• **Passage**
I have previously written about reserving RDS instances. This post focuses on EC2 reservations, and specifically, how to use AWS’ normalization factor to make things easier and more beneficial.

What is the Normalization Factor

The Normalization Factor (NF) can be thought of as a measure of compute usage per hour, but only within the context of billing.

Looking at the table below, if you are using a t2.nano instance for one hour, then you have consumed 0.25 units.

Instance Size Normalization Factor
nano 0.25
micro 0.5
small 1
medium 2
large 4
xlarge 8
2xlarge 16
4xlarge 32
8xlarge 64
10xlarge 80
16xlarge 128
32xlarge 256

Where this comes in to play, is when your reservation discounts are being applied to the account.

The older mechanism

Previously, your RI must exactly match an instance for a discount to be applied. In the above example, if you had purchased a reservation of a single t2.small instance, this would not have matched your usage of the t2.nano, so no discount would be applied.

Reservation

Instance Type Instance Family
t2.small t2

Usage

Instance Type Instance Family
t2.nano t2

This billing mechanism led to wastage across RIs and required a lot of upfront planning on how your infrastructure requirements may change over the course of your resevation term.

(Transcribed page contents)
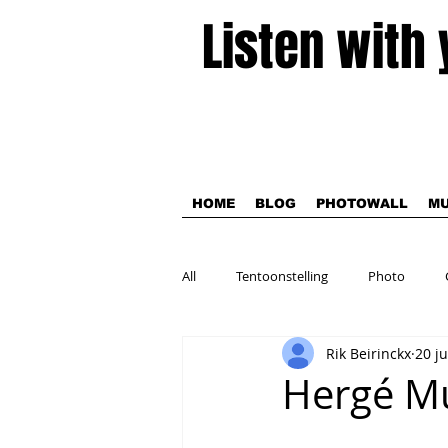
Listen with
HOME
BLOG
PHOTOWALL
MU
All
Tentoonstelling
Photo
Rik Beirinckx
20 j
Theater
Hergé Mu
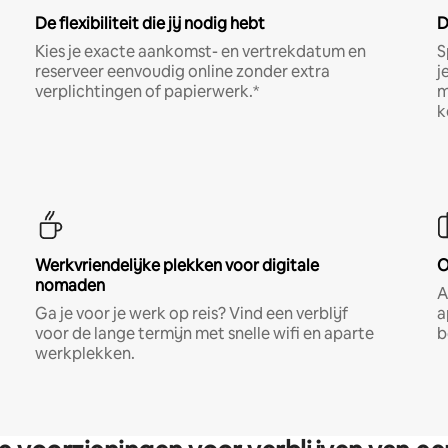
De flexibiliteit die jij nodig hebt
D
Kies je exacte aankomst- en vertrekdatum en
S
reserveer eenvoudig online zonder extra
j
verplichtingen of papierwerk.*
m
k
Werkvriendelijke plekken voor digitale
O
nomaden
A
Ga je voor je werk op reis? Vind een verblijf
a
voor de lange termijn met snelle wifi en aparte
b
werkplekken.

• **Exercise instructions**
1. In the post about EC2 reservations, list every instance size in the table whose normalization factor is 32 or higher, with its factor.
2. Pick up the post about EC2 reservations after its last sentence and keep writing it.
The transcribed pages are separate material and have no connection to the post about EC2 reservations.

• **Answer section**
1. 4xlarge (32), 8xlarge (64), 10xlarge (80), 16xlarge (128), 32xlarge (256)

2.
The newer, more flexible, mechanism

Using the newer mechanism, your usage is taken in terms of compute units, and is applied to all sizes of instances within an instance family. Back to our above example. Your usage of the t2.nano instance would have clocked up 0.25 units. A portion of your reservation belonging to your t2.small instance can be applied to your t2.nano usage.

Keeping it in the family

As mentioned above, the discounts can be applied to all sizes within a family. Amazon also allows you to combine instances.

By reserving a single t2.small instance, we have an NF of 1 to play with. This could be split between two t2.nano instances and one t2.micro. This makes for much easier forecasting of cost and usage across your infrastructure layer.

Caveats

  • This flexibility only applies to Linux instances.
  • NFs cannot be shared across families.
  • Instances must be using shared tenancy (the default).